Aby użyć gwintownika do otworów przelotowych to gwintownik musi "wychodzić" z otworu czy wystarczy, że zostawimy na dnie otworu wystarczająco miejsca na wióry? I dlaczego gwintownik prosty do otworów przelotowych, jest bardziej polecany od gwintownika skrętnego (co odpowiada za jego wytrzymałość, o której mówią producenci)?
Re: Gwintownik przelotowy
: 29 sie 2019, 20:17
autor: oprawcafotografii
Wystarczy, że jest zapas miejsca.
Przez kogo polecany?
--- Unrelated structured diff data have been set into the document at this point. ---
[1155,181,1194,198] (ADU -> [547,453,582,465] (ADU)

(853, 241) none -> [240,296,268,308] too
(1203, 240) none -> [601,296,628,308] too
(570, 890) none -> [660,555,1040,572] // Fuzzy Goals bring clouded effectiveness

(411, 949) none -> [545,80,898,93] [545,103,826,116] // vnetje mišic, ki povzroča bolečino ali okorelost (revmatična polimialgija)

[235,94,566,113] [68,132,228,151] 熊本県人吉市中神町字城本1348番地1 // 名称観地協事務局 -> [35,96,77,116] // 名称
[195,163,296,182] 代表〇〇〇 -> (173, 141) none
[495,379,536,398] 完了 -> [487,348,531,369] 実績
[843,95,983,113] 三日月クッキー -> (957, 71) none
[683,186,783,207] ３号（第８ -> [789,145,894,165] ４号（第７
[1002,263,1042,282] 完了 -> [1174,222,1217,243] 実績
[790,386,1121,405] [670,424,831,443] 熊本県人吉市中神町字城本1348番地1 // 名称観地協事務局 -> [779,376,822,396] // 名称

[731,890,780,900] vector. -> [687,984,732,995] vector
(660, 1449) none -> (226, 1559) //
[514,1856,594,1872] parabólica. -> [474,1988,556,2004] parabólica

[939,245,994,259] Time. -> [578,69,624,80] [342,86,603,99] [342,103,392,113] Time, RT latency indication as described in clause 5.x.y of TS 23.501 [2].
Ja jak tylko mogłem to kupowałem skrętne... dla wygody.
Zapewne dlatego, że się nie znam
Najwytrzymalszy gwint to chyba wygniataki robią...
q
Re: Gwintownik przelotowy
: 29 sie 2019, 20:21
autor: Pneumokok
Możesz spróbować, najwyżej urwiesz narzędzie, chyba, że masz oprawkę z kompensacją i sprzęgłem przeciążeniowym. Gwintownik prosty ze względu na kształt rowków wiórowych ma grubszy rdzeń i przez to jest bardziej wytrzymały. Tak, wygniataki robią mocniejszy gwint niż gwintowniki, ale nie można ich stosować do detali z przemysłu spożywczego i farmaceutycznego.
Re: Gwintownik przelotowy
: 29 sie 2019, 20:27
autor: sammuel
Czyli jak mam otwór przelotowy powiedzmy na 50mm, ale gwint nacinam na długości 30mm, to śmiało mogę zakładać gwintownik do otworów przelotowych? Pytam o to, bo myślałem, że wióry muszą "wypaść" poza otwór, żeby przy zmianie obrotów nie było ich już na powierzchni natarcia.
Re: Gwintownik przelotowy
: 29 sie 2019, 20:50
autor: Duszczyk_K
Taki ciekawy filmik na ten temat.
PS. w materiale są przedstawione tez gwintowniki które "pchają" wiór nazwane "spiral point" jest tego polski odpowiednik?